From Columnist to Politician in a Week
Bob’s in: The Portland Daily Sun seemed a little startled and uncomfortable with the sudden decision on August 19 of columnist Bob Higgins to run for mayor. In an August 20 story by staff writer David Carkhuff, the free daily paper devoted two paragraphs to making it clear it had nothing to do with Higgins’ candidacy:
“Higgins is an occasional freelancer and columnist at the paper who is paid per submission. He is not a staff writer, the Daily Sun noted in a press statement Friday, explaining that Higgins' column is on hiatus while he ponders a mayoral run. ‘No decisions have been made about Higgins’ column should he fail to qualify for the ballot or lose the race,’ the Daily Sun reported.
“The Portland Daily Sun is not involved with his candidacy in any way, editorial staff of the free daily newspaper stated.”
Nevertheless, the Daily Sun ran Higgins’ final column the next day, repeating the disclaimer that henceforth it would be “on hiatus.”
That was a dumb move, but not as dumb as the way Higgins handled his transition from journalism to politics. I find it difficult to believe that he decided to run for mayor overnight. In fact, it appears he had at least one potential issue in the race in mind when he wrote his column the previous week. If Higgins exploited his position as a columnist for his political gain, that’s inexcusable. And it may explain the Sun’s apparent lack of enthusiasm for taking him back after the race is over (assuming, as seems likely, that he loses).
Higgins has written some entertaining pieces in his time at the paper, but his manner of leaving calls into serious question his qualifications to return.
Usual problem: Here’s the first sentence of an August 22 story in the Bangor Daily News by staff writer Nok-Noi Ricker:
“The birth certificate for Coral Anne Mae McAllister-Wallace, who was born Friday afternoon, lists a unique birthplace.”
That location, according to the article, was in the family station wagon.
Births in cars are unusual (which means out of the ordinary), but they aren’t “unique” (which means one of a kind).

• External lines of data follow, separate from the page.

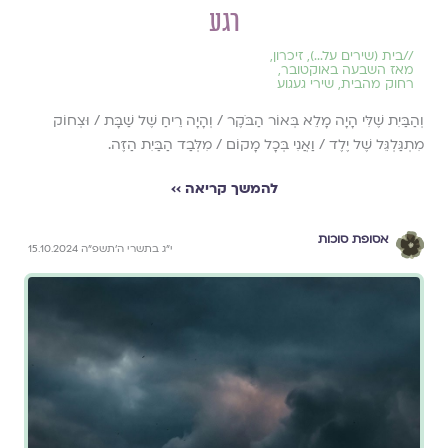
רגע
//
בית (שירים על...)
,
זיכרון
,
מאז השבעה באוקטובר
,
רחוק מהבית
,
שירי געגוע
וְהַבַּיִת שֶׁלִּי הָיָה מָלֵא בְּאוֹר הַבֹּקֶר / וְהָיָה רֵיחַ שֶׁל שַׁבָּת / וּצְחוֹק
מִתְגַּלְגֵּל שֶׁל יֶלֶד / וַאֲנִי בְּכָל מָקוֹם / מִלְּבַד הַבַּיִת הַזֶּה.
להמשך קריאה ››
אסופת סוכות
י״ג בתשרי ה׳תשפ״ה 15.10.2024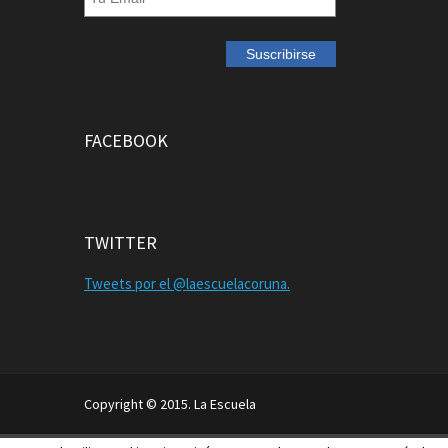
FACEBOOK
TWITTER
Tweets por el @laescuelacoruna.
Copyright © 2015. La Escuela
Aviso Legal
Política de Privacidad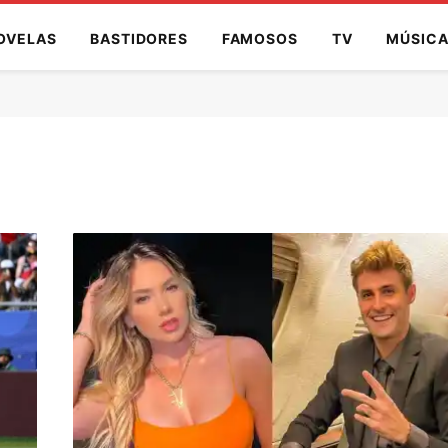
OVELAS
BASTIDORES
FAMOSOS
TV
MÚSIC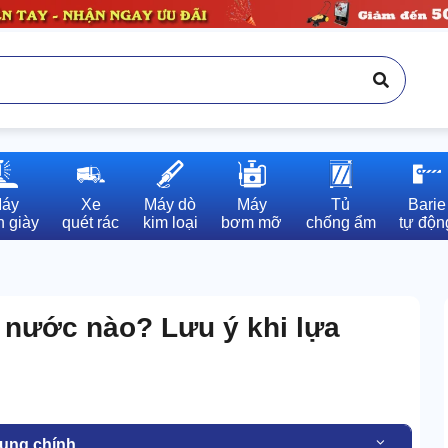
áy

Xe

Máy dò

Máy

Tủ

Barie

 giày
quét rác
kim loại
bơm mỡ
chống ẩm
tự độn
 nước nào? Lưu ý khi lựa
dung chính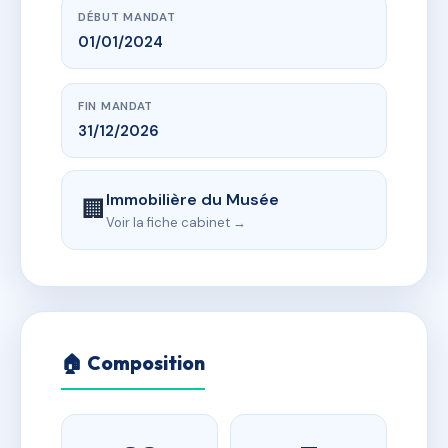
DÉBUT MANDAT
01/01/2024
FIN MANDAT
31/12/2026
Immobilière du Musée
🏢
Voir la fiche cabinet →
🏠 Composition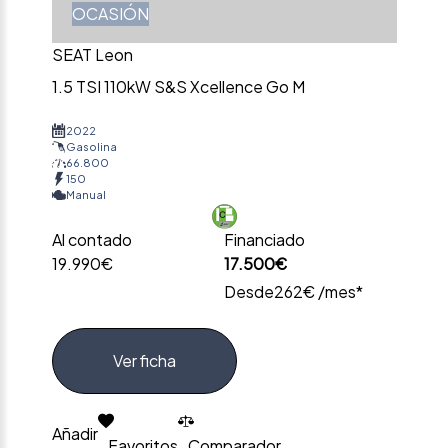
OCASIÓN
SEAT Leon
1.5 TSI 110kW S&S Xcellence Go M
2022
Gasolina
66.800
150
Manual
Al contado
Financiado
19.990€
17.500€
Desde
262€ /mes*
Ver ficha
Añadir
Favoritos
Comparador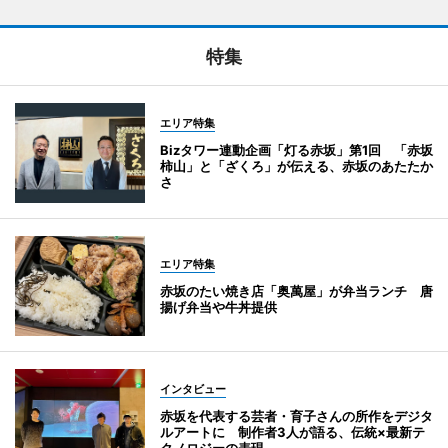
特集
エリア特集
Bizタワー連動企画「灯る赤坂」第1回 「赤坂
柿山」と「ざくろ」が伝える、赤坂のあたたか
さ
エリア特集
赤坂のたい焼き店「奥萬屋」が弁当ランチ 唐
揚げ弁当や牛丼提供
インタビュー
赤坂を代表する芸者・育子さんの所作をデジタ
ルアートに 制作者3人が語る、伝統×最新テ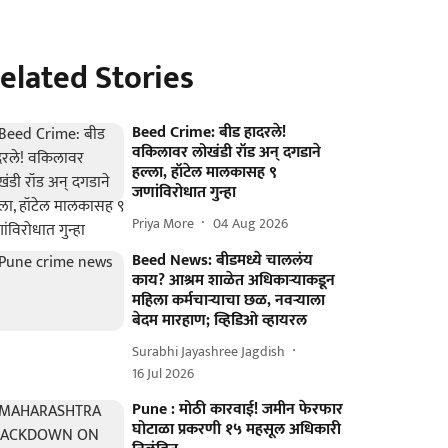
elated Stories
Beed Crime: बीड हादरले!
वकिलावर लोखंडी रॉड अन् दगडाने
हल्ला, हॉटेल मालकासह ९
जणांविरोधात गुन्हा
Priya More
04 Aug 2026
Beed News: बीडमध्ये चाललंय
काय? आश्रम शाळेत अधिकाऱ्याकडून
महिला कर्मचाऱ्याचा छळ, नवऱ्याला
बेदम मारहाण; व्हिडिओ व्हायरल
Surabhi Jayashree Jagdish
16 Jul 2026
Pune : मोठी कारवाई! जमीन फेरफार
घोटाळा प्रकरणी १५ महसूल अधिकारी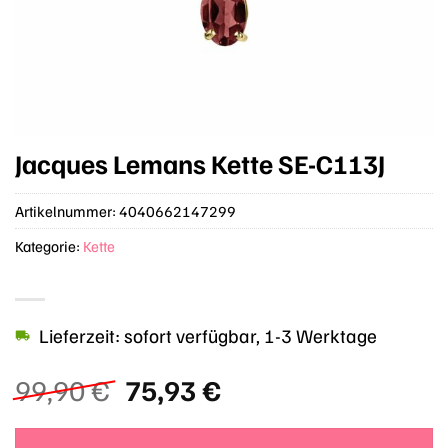
Jacques Lemans Kette SE-C113J
Artikelnummer:
4040662147299
Kategorie:
Kette
Lieferzeit: sofort verfügbar, 1-3 Werktage
Ursprünglicher
Aktueller
99,90
€
75,93
€
Preis
Preis
war:
ist: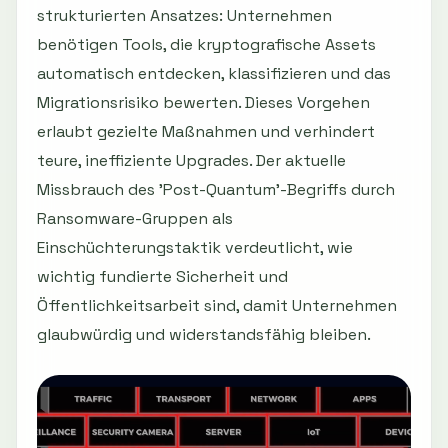
strukturierten Ansatzes: Unternehmen
benötigen Tools, die kryptografische Assets
automatisch entdecken, klassifizieren und das
Migrationsrisiko bewerten. Dieses Vorgehen
erlaubt gezielte Maßnahmen und verhindert
teure, ineffiziente Upgrades. Der aktuelle
Missbrauch des 'Post-Quantum'-Begriffs durch
Ransomware-Gruppen als
Einschüchterungstaktik verdeutlicht, wie
wichtig fundierte Sicherheit und
Öffentlichkeitsarbeit sind, damit Unternehmen
glaubwürdig und widerstandsfähig bleiben.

The difference between those words is significant and worth respecting, because once in a great while one of us might actually have to write about something that really was unique, and we wouldn’t want to have devalued that adjective so much that it turned that story into just another run-of-the-mill piece.
Who watches the watchmen? Headline in the August 22 Portland Press Herald:
“Police chief seeks strict copper law.”
It’s only right they control themselves first.